Pol Espargaró peut être fier de sa saison 2019 de MotoGP. L’Espagnol en était à sa troisième année chez KTM, une saison particulière car, pour la première fois, il avait une pointure comme équipier, en la personne de Johann Zarco. Un moment de vérité avoué par le cadet d’un Aleix qui est officiel chez Aprilia. Car jusque-là, il n’avait pas vraiment de référence à qui se confronter sur la RC16. Il raconte ce virage pris dans sa carrière avec succès, une satisfaction qui a fait du Français un dégât collatéral…

Pol Espargaró espérait au début de la campagne 2019 des places en course avec un chiffre qui lui auraient permis, en fin d’exercice, de figurer parmi le top 10 au classement du championnat. Un objectif pratiquement atteint car après quelques beaux coups d’éclat, l’officiel KTM émarge au onzième rang.

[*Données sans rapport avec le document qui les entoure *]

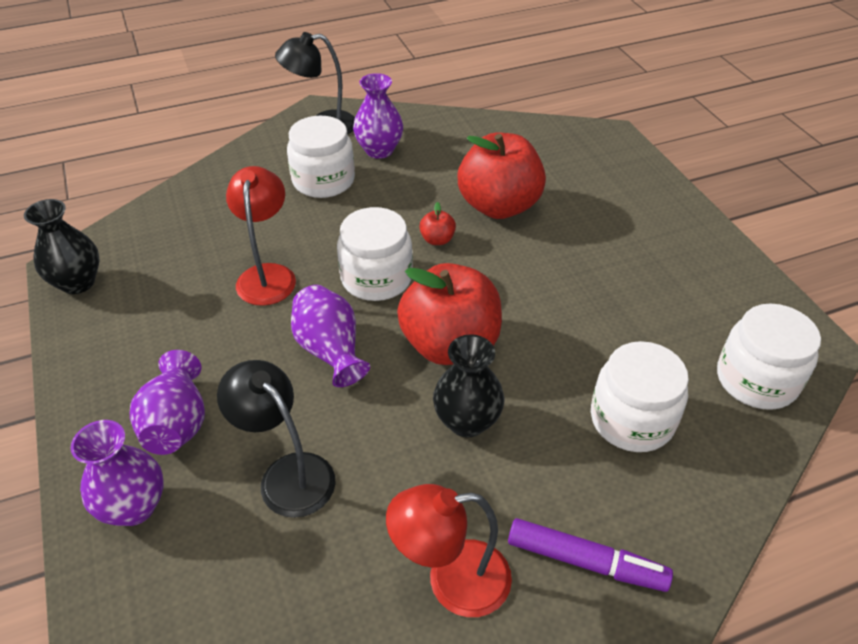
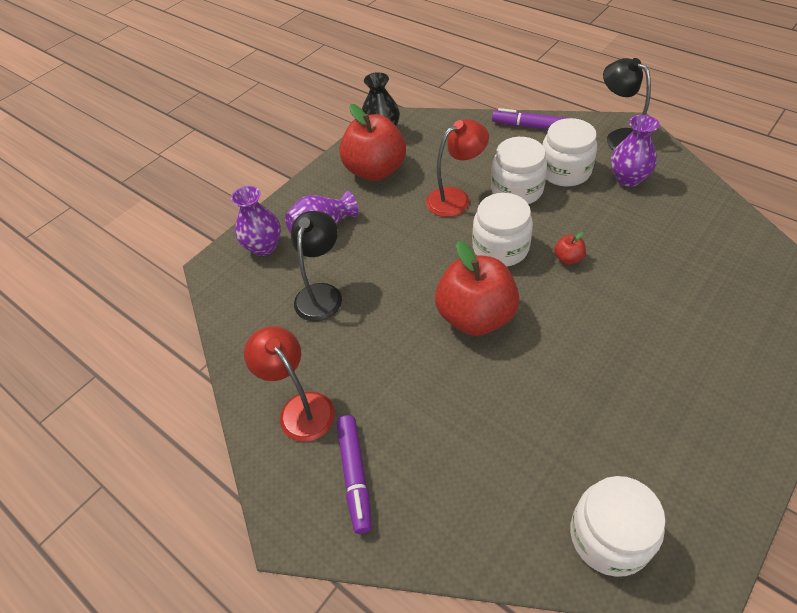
camera: 65 degrees right, 5 degrees up
(232, 168) = (531, 126): none -> purple marker
(330, 350) = (421, 261): purple vase -> none
(467, 421) = (419, 358): black vase -> none
(499, 206) = (642, 274): red apple -> red apple (375, 170)
(631, 419) = (494, 456): white jar -> white jar (516, 190)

Une sixième place en France et un second plot sur la grille de départ à Misano sont ses meilleurs faits d’armes. Mais avant d’en arriver là, il a dû marquer son territoire face à un équipier qu’on lui promettait comme être un danger : « j’étais dans le doute depuis deux ans » explique Pol. « Je ne savais pas si mes résultats étaient bons ou non, si j’étais compétitif. Cela me rendait aussi incontournable et essentiel chez KTM. Alors j’ai tout donné, et dès le début de la saison, notamment après le bon test en Malaisie de Johann Zarco. J’ai dû montrer que j’étais dans le coup, que j’étais toujours rapide. »

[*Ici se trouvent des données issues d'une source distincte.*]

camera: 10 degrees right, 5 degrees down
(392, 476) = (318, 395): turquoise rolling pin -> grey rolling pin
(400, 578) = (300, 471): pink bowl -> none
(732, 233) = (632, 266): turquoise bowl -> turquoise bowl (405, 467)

« Ensuite, les premières courses ont été bonnes et on a progressé. Plus la moto devenait performante, plus la différence avec Zarco se faisait et plus il était frustré. Car pendant que je progressais, lui, régressait. Cela m’a donné des ailes » avoue Pol Espargaró. « Jamais dans ma vie je n’avais eu à porter une telle responsabilité sur mes épaules. Jamais encore je n’avais eu à me mesurer à un pilote du niveau de Johann Zarco. Je me suis testé cette année, et j’ai démontré que j’étais encore valide, que j’étais une valeur sur le marché et que je suis toujours compétitif. »

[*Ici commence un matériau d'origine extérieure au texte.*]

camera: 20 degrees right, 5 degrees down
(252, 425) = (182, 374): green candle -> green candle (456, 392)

« C’est pourquoi je n’arrête jamais de travailler, comme d’ailleurs tout le reste de l’équipe, car tout ceci est une aventure commune. Je n’y serais jamais arrivé si la moto n’avait pas progressé comme ça. Vraiment, cette année a été un bon moment, même si les deux dernières n’étaient pas si mauvaises en dépit de qualifications loin sur la grille » termine Pol Espargaró dans un entretien à Motorbike magazine.